Sunday 12 April 2015

From whence he fell.


My brother and I have a strange sense of humour. Often, we get a little over excited and we let ourselves get carried away with silliness and things that are irrelevant and inconsequential. I was asked yesterday by a friend what my brother's job was. My reply was, "I don't know. We don't talk about those things much." We have, however, discussed in length our fantasy to join the Amish or start a farmstead in rural eastern Europe.

We find it hard to talk seriously, but we can do silly very well. This is often coupled with a sense of the macabre and morbid. This is a text message exchange which highlights it perfectly. My brother text me with this:
I've decided that if I die in a cliff accident I want a bench put at the top with the words, "from whence he fell".
From there, it descended into chaos (see what I did there- descended... oh, never mind). We sent each other a series of epitaphs appropriate for such a situation. Here were the results.

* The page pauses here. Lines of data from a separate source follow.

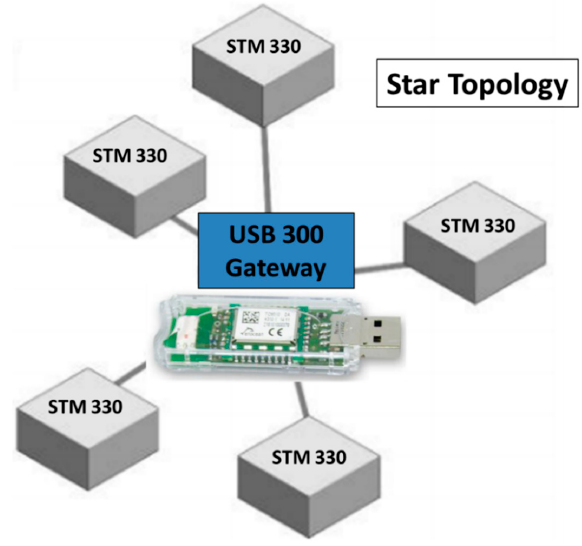
Figure 3. Schematic description of the star topology of the network with the EnOcean’s USB 300 Gateway central module.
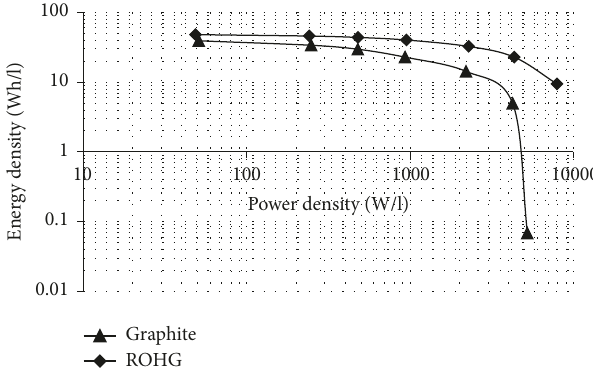
Figure 7: Ragone plot for Corning temperature processed hard carbon and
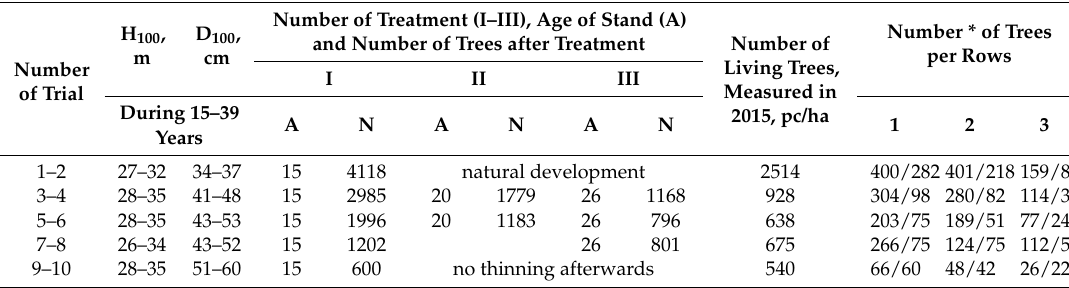
Table 1. The main characteristics of stands and thinning programs applied on trial object (Kretinga, Mikoliškės, No 204).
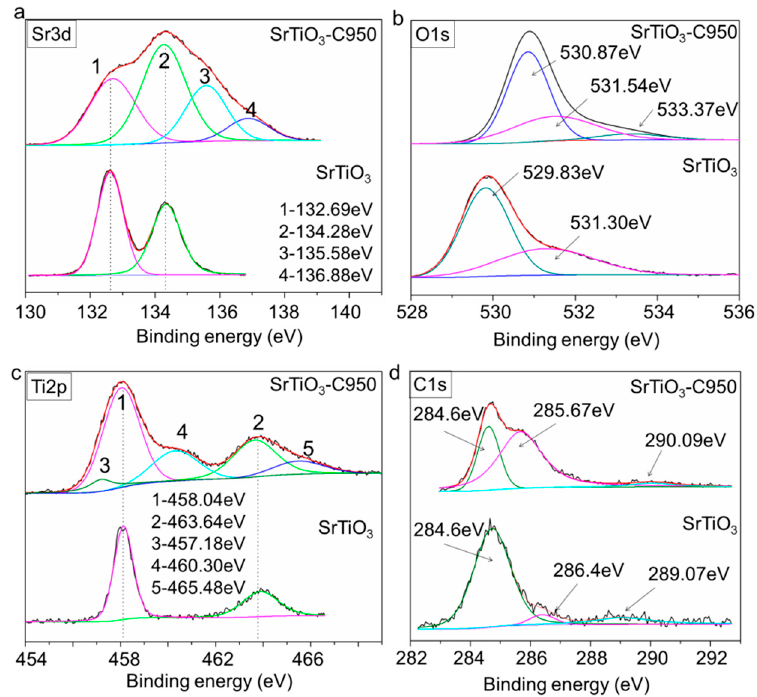
Figure 3. XPS spectra of Sr3d ( a ), O1s ( b ), Ti2p ( c ) and C1s ( d ) of SrTiO 3 and SrTiO 3 -C950.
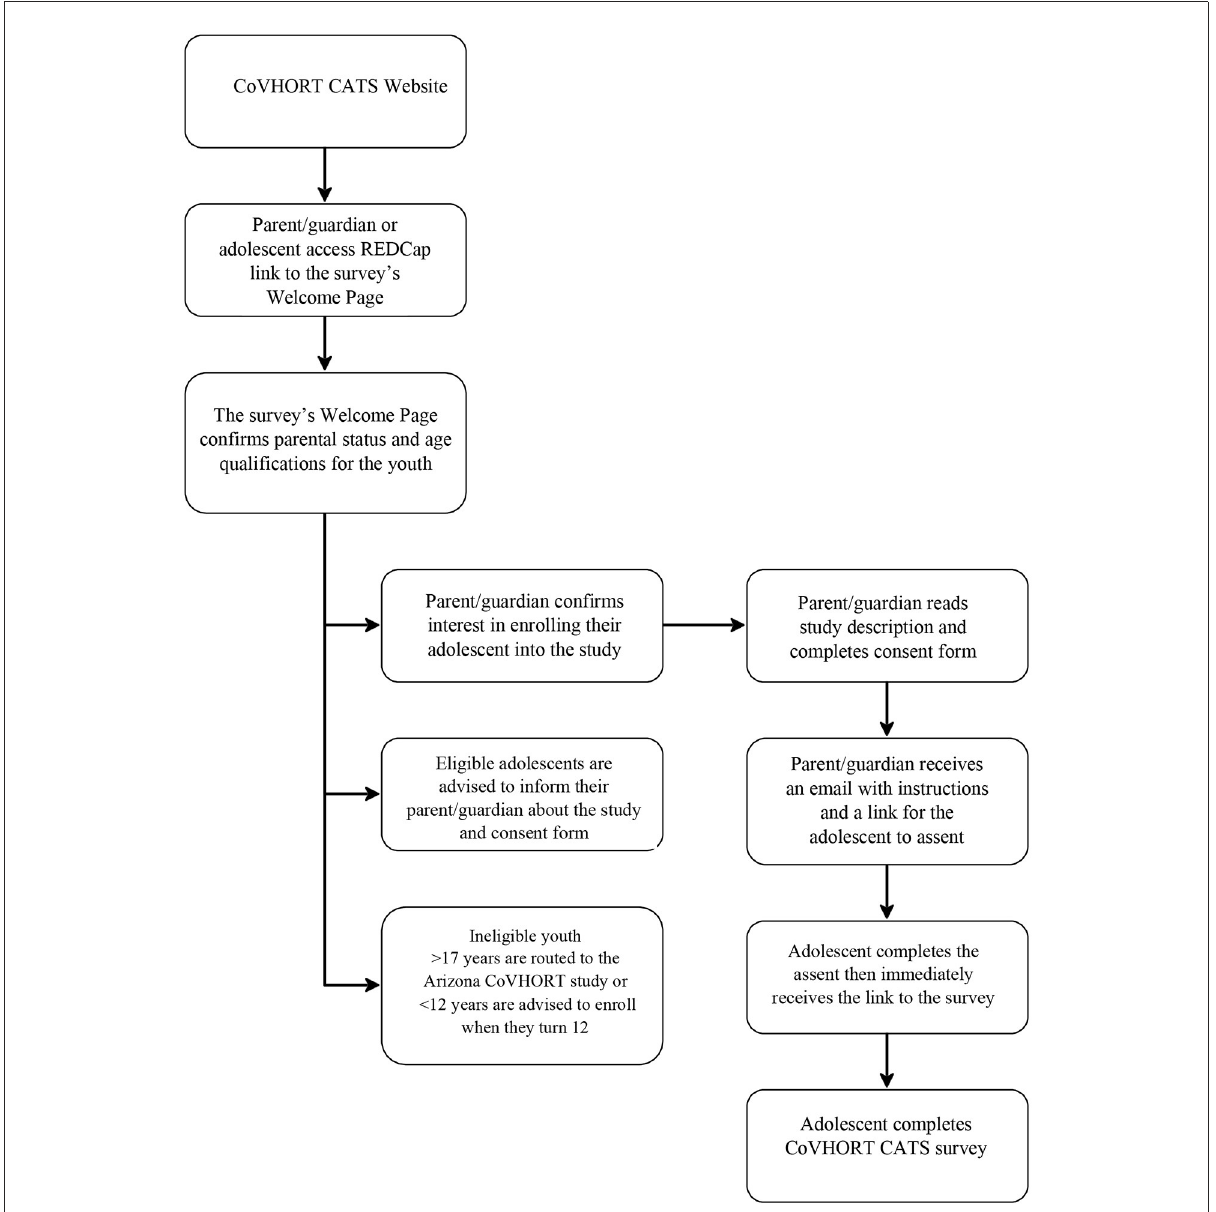
FIGURE1 CoVHORT CATS procedural flow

  1. His favourite view- and his last.
  2. Here's a bench, for your repose, where I was dashed on rocks below.
  3. May this seat support your weight, unlike the cliff did on that day.
  4. From this bench a view to see: where I fell into the sea. And as you look and catch your breath, consider how I gasped to death.
  5. And here is planted a small bush, to mark the place where he was pushed.
  6. This bench is a reminder showing, one should watch where they are going.
  7. Here's where I came to watch the tide; down below is where I died.
Have you got any of your own contributions? Which is your favourite?

2 comments:

  1. Very funny, I did have a good chortle :-)

    ReplyDelete
  2. 7 was my favorite. Ha! I don't know, it just seemed perfectly rhymed with a beginning and an end.